Conclusion and Next Steps
Decision: Proceed with Guardrails
Rationale: Over 40 years of Phase II clinical evidence across multiple upper aerodigestive tract tumor types (NPC, HNSCC, adenoid cystic carcinoma, salivary gland malignancies) provides a well-established biological and clinical basis for this prediction. The modern liposomal formulation (PLM60) has already completed Phase 1b in HNSCC with published results (2025), and a Phase 3 RCT (NCT05717764, n=500) in nasopharyngeal carcinoma is advancing — making near-term L1 evidence realistic.
To proceed, the following is needed:
- Obtain the full package insert / SmPC to document contraindications and key warnings (currently a blocking data gap)

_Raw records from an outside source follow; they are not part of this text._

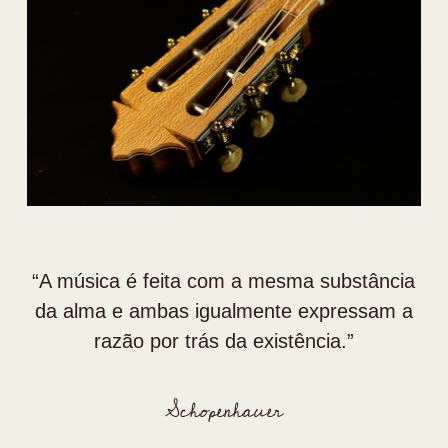
“⁠A música é feita com a mesma substância
da alma e ambas igualmente expressam a
razão por trás da existência.”
Schopenhauer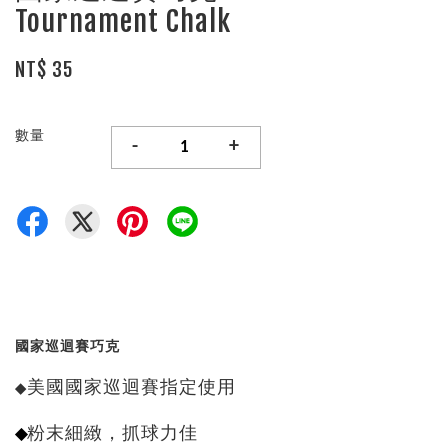
Tournament Chalk
NT$ 35
數量
-
+
國家巡迴賽巧克
美國國家巡迴賽指定使用
◆
◆
粉末細緻，抓球力佳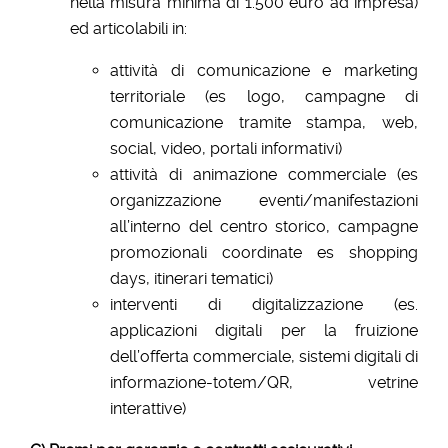
nella misura minima di 1.500 euro ad impresa)
ed articolabili in:
attività di comunicazione e marketing
territoriale (es logo, campagne di
comunicazione tramite stampa, web,
social, video, portali informativi)
attività di animazione commerciale (es
organizzazione eventi/manifestazioni
all’interno del centro storico, campagne
promozionali coordinate es shopping
days, itinerari tematici)
interventi di digitalizzazione (es.
applicazioni digitali per la fruizione
dell’offerta commerciale, sistemi digitali di
informazione-totem/QR, vetrine
interattive)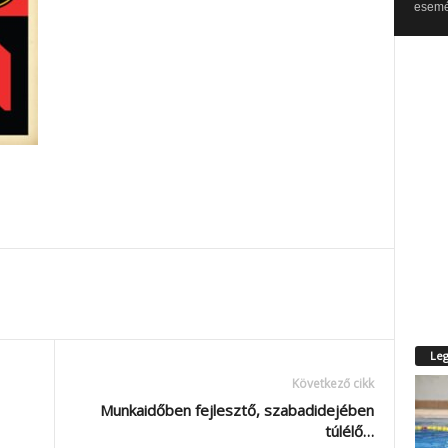
esemén
Leg
Következő cikk
Munkaidőben fejlesztő, szabadidejében
túlélő…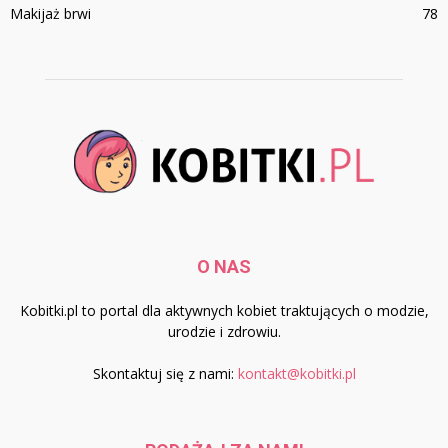
Makijaż brwi
78
O NAS
Kobitki.pl to portal dla aktywnych kobiet traktujących o modzie,
urodzie i zdrowiu.
Skontaktuj się z nami:
kontakt@kobitki.pl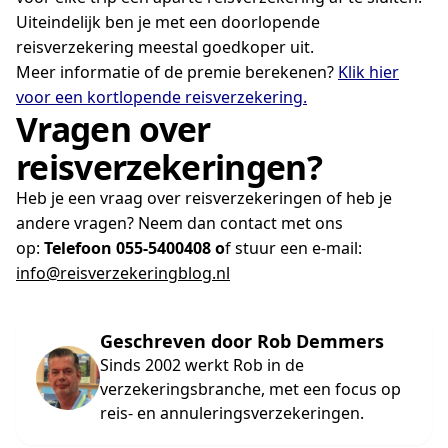
Uiteindelijk ben je met een doorlopende
reisverzekering meestal goedkoper uit.
Meer informatie of de premie berekenen?
Klik hier
voor een kortlopende reisverzekering.
Vragen over
reisverzekeringen?
Heb je een vraag over reisverzekeringen of heb je
andere vragen? Neem dan contact met ons
op:
Telefoon 055-5400408 o
f stuur een e-mail:
info@reisverzekeringblog.nl
Geschreven door Rob Demmers
Sinds 2002 werkt Rob in de
verzekeringsbranche, met een focus op
reis- en annuleringsverzekeringen.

- Confirm detailed mechanism of action from DrugBank or primary pharmacology literature
- Establish baseline and periodic LVEF monitoring protocol to manage cumulative cardiotoxicity risk
- Assess ABCG2/BCRP expression as a potential biomarker for resistance selection in HNSCC patients
- Track recruitment and interim results of NCT05717764 (Phase 3, n=500, nasopharyngeal carcinoma) — this trial alone could upgrade evidence to L1
- Initiate India regulatory pathway assessment for market entry, as Mitoxantrone is currently unregistered in India
Disclaimer
This content is for research purposes only and does not constitute medical advice. Clinical validation is required before any clinical application.